In the ten minute diatribe that went on and on about her distress for missing choir rehearsal, my daughter said, “I can’t believe I did that. It’s not me,” at least six times.

Finally, I pulled the car over, put it in park, and looked at her. “Breanne, honey, let’s really take a look at the truth. Evidently, it is you to forget choir rehearsal. It’s what you did. You made a mistake. It’s true that you don’t do this kind of thing often, but you did it today. Believe it. Accept it. Now, what are you going to do about it?”

Even as I spoke the words to Breanne, I knew that I needed to reflect on them as well. There are many times when I’ve turned to blaming, excusing, rationalizing or avoidance to veil the truth of a situation so that I didn’t have to feel more exposed to my errors and personal failures.

Everyone experiences mistakes and errors. This is a truth. Everyone could have the courage to admit mistakes to get over them and move on. This is an opportunity for building personal strength. How often do we really acknowledge the truth and take our opportunity? Your response influences people and outcomes by your positive example…or not. Your response demonstrates courage…or not.

Many of us view mistakes and errors as weaknesses to cover and hide. Yet, wouldn’t most strong leaders agree that the process of acknowledging and taking action on errors is strength in itself? Wouldn’t most strong leaders agree that the learning from mistakes contributes to even greater strength?

You have the strength to face your mistakes, tell the truth, and take the action that leads to even greater strength. You have the strength to deny the junk talk of blaming, excusing, rationalizing, and avoidance.

Breanne showed her strength to repair her relationship with the choral teacher by accepting responsibility for her “forgetting” and taking action on a respectful apology. You and I can develop greater strength from acknowledging and taking valuable action on our errors as well.

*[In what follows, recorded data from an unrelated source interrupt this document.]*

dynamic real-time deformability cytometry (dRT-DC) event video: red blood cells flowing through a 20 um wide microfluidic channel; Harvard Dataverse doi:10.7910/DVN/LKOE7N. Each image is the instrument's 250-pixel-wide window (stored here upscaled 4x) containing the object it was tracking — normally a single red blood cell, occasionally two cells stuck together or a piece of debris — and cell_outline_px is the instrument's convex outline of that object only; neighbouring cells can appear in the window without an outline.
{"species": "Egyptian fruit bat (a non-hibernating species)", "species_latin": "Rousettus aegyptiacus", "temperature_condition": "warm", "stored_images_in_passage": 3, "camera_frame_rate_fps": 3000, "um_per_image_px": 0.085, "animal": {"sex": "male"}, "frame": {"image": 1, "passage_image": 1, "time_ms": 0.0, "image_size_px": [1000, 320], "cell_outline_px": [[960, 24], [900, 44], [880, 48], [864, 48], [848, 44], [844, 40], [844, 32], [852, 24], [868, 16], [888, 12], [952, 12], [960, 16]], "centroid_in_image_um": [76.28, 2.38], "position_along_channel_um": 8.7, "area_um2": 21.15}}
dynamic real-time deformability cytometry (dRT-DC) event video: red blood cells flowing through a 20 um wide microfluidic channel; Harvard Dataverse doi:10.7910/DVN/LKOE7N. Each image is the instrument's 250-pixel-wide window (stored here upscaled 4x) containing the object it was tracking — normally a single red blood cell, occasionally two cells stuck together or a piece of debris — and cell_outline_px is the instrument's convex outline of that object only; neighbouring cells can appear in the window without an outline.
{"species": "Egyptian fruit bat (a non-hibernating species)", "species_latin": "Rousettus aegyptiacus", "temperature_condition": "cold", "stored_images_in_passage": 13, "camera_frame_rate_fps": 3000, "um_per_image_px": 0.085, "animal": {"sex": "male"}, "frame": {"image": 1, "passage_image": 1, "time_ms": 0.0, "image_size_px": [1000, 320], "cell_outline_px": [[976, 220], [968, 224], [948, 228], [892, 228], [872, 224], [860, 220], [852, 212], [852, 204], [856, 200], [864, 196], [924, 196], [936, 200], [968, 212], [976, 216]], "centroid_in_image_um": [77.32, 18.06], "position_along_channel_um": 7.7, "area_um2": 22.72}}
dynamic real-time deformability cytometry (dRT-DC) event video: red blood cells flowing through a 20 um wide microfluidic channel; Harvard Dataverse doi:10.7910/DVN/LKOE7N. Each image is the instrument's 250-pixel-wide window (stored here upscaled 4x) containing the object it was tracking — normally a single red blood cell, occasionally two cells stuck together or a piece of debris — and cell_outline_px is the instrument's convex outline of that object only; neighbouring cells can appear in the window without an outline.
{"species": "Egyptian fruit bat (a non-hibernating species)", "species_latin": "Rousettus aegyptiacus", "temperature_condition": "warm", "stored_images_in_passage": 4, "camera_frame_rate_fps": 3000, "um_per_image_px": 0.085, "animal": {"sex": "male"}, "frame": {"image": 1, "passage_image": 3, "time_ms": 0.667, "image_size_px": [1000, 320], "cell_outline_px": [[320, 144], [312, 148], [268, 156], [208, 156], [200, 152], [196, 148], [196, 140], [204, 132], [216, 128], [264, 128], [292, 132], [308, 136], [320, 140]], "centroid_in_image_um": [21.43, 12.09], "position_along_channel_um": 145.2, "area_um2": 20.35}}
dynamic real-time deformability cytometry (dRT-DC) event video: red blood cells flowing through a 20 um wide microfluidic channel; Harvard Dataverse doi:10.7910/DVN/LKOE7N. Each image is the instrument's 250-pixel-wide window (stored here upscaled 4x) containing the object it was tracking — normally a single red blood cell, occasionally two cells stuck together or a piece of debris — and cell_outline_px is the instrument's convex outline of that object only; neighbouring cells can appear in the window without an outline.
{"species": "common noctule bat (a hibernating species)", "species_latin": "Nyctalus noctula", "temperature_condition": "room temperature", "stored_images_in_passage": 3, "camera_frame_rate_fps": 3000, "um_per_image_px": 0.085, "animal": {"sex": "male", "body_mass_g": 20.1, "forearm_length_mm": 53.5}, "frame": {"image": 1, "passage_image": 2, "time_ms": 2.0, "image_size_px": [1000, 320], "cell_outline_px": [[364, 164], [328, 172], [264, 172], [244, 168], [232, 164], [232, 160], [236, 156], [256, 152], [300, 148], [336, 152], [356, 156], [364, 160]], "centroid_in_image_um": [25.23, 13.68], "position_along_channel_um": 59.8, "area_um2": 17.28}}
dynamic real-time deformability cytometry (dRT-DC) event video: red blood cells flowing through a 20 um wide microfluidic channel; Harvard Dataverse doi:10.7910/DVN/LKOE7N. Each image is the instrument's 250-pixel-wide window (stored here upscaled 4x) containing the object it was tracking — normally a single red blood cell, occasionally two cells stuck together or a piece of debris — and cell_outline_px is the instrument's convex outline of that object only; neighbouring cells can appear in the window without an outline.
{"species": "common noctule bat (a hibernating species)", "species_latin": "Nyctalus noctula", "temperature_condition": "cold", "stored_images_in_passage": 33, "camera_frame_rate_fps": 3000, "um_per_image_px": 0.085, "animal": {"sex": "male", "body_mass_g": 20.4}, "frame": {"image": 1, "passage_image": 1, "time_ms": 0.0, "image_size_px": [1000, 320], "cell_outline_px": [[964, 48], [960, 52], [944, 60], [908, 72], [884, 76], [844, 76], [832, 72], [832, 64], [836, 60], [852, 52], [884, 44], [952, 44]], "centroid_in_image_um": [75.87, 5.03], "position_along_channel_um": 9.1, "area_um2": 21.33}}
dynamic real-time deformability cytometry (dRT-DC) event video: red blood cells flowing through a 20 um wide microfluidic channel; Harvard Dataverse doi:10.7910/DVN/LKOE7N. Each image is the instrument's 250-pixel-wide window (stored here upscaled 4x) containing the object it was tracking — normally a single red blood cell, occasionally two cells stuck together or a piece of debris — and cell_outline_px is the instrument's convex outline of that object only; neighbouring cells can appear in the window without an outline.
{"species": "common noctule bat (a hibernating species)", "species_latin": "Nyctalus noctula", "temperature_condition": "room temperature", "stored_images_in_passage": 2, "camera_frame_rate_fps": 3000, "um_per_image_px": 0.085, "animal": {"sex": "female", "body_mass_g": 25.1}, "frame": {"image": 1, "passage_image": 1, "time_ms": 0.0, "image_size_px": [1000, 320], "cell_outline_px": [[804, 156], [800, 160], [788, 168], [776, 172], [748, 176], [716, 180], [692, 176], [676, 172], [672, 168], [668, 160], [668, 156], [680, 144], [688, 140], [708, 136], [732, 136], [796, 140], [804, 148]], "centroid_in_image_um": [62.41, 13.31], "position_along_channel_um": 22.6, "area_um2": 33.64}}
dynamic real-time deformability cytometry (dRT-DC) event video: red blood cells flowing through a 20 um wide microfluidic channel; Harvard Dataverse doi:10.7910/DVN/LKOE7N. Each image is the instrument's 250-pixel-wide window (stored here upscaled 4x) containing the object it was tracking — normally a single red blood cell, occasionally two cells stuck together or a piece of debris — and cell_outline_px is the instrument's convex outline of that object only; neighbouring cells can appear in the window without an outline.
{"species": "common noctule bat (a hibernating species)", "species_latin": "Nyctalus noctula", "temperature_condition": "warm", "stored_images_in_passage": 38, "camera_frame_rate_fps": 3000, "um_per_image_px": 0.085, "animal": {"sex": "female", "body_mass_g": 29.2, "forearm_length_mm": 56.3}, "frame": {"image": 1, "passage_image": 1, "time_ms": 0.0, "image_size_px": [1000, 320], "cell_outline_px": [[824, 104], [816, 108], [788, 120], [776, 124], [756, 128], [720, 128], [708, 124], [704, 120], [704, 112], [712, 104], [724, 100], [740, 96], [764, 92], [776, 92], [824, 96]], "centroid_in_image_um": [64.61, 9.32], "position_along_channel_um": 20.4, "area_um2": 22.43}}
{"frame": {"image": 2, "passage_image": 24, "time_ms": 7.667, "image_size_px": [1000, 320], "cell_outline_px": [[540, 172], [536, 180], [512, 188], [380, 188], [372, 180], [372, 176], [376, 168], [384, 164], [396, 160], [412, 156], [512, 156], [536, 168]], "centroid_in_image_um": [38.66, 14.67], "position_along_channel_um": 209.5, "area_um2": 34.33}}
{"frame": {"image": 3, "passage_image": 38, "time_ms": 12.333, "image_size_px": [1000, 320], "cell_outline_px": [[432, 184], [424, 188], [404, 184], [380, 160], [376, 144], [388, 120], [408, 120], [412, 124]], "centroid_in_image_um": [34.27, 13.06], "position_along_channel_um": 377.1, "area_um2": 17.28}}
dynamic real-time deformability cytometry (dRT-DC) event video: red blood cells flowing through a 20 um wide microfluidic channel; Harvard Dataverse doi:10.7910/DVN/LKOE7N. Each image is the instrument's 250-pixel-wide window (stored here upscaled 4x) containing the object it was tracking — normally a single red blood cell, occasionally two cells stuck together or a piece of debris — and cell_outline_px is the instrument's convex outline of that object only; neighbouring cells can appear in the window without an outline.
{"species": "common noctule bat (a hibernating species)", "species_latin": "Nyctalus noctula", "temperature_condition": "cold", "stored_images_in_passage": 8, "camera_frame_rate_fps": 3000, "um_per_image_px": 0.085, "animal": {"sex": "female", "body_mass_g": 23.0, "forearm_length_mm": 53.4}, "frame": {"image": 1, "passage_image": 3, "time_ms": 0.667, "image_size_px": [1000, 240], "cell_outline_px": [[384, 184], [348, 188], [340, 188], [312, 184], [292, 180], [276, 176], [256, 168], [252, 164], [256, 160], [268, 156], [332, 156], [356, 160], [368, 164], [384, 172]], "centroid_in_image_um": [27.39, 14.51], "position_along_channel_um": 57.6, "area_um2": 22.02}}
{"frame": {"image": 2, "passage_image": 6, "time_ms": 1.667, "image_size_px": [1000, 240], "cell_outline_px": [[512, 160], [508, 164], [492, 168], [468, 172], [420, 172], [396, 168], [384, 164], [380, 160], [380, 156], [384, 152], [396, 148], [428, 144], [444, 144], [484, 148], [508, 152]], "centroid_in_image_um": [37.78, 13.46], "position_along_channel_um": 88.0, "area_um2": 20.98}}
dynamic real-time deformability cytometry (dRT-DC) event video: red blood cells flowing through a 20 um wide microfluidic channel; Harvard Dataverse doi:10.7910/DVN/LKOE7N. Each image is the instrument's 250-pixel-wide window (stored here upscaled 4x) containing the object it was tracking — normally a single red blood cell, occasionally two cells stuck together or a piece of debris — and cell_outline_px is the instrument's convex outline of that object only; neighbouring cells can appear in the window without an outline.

Here is a strategy to try. In the next two or three days, keep this phrase in mind. Name it, claim it, and tame it. The next time that you make an error, whether in a relationship or working towards a goal, name your mistake and claim the responsibility for it. Then tame it by taking action on a remedy. Do you need to apologize? Make restitution? Fix it? Focus on taking action for the best possible outcome, both for remedy of the error and for your personal growth. You’ll be glad that you did.